• To do
Find the word "تومان" in the records and copy every line where it occurs.

• Task input
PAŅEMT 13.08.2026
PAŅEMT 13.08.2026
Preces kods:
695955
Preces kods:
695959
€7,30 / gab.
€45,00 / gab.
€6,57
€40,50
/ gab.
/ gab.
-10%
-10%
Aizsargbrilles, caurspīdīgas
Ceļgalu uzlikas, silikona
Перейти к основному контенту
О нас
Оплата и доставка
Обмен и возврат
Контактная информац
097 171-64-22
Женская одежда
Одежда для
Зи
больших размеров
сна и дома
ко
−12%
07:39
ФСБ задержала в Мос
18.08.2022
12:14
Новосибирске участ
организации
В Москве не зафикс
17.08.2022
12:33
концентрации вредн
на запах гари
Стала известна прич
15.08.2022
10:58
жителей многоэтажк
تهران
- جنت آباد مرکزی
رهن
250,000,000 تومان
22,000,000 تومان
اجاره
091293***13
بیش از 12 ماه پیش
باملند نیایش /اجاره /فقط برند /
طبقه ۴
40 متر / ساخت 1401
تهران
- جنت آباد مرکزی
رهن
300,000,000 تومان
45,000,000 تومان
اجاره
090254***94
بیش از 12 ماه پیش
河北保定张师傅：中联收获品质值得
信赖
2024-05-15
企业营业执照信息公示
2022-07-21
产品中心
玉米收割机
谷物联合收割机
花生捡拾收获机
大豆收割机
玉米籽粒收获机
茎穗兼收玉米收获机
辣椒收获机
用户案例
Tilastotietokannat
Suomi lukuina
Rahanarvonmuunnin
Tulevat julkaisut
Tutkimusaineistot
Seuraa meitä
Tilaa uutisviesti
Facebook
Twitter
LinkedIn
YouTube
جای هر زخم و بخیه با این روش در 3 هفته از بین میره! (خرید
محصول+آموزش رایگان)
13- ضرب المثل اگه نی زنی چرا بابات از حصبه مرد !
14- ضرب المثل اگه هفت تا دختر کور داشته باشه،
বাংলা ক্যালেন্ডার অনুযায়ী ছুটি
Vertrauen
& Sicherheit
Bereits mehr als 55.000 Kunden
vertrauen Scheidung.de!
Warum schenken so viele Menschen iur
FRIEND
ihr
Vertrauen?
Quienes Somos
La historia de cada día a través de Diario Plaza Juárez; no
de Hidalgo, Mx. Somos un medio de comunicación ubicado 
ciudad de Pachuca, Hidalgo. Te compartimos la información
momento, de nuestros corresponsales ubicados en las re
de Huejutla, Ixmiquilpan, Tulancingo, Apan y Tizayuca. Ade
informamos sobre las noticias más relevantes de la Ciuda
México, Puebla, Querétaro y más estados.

• Expected output
250,000,000 تومان
22,000,000 تومان
300,000,000 تومان
45,000,000 تومان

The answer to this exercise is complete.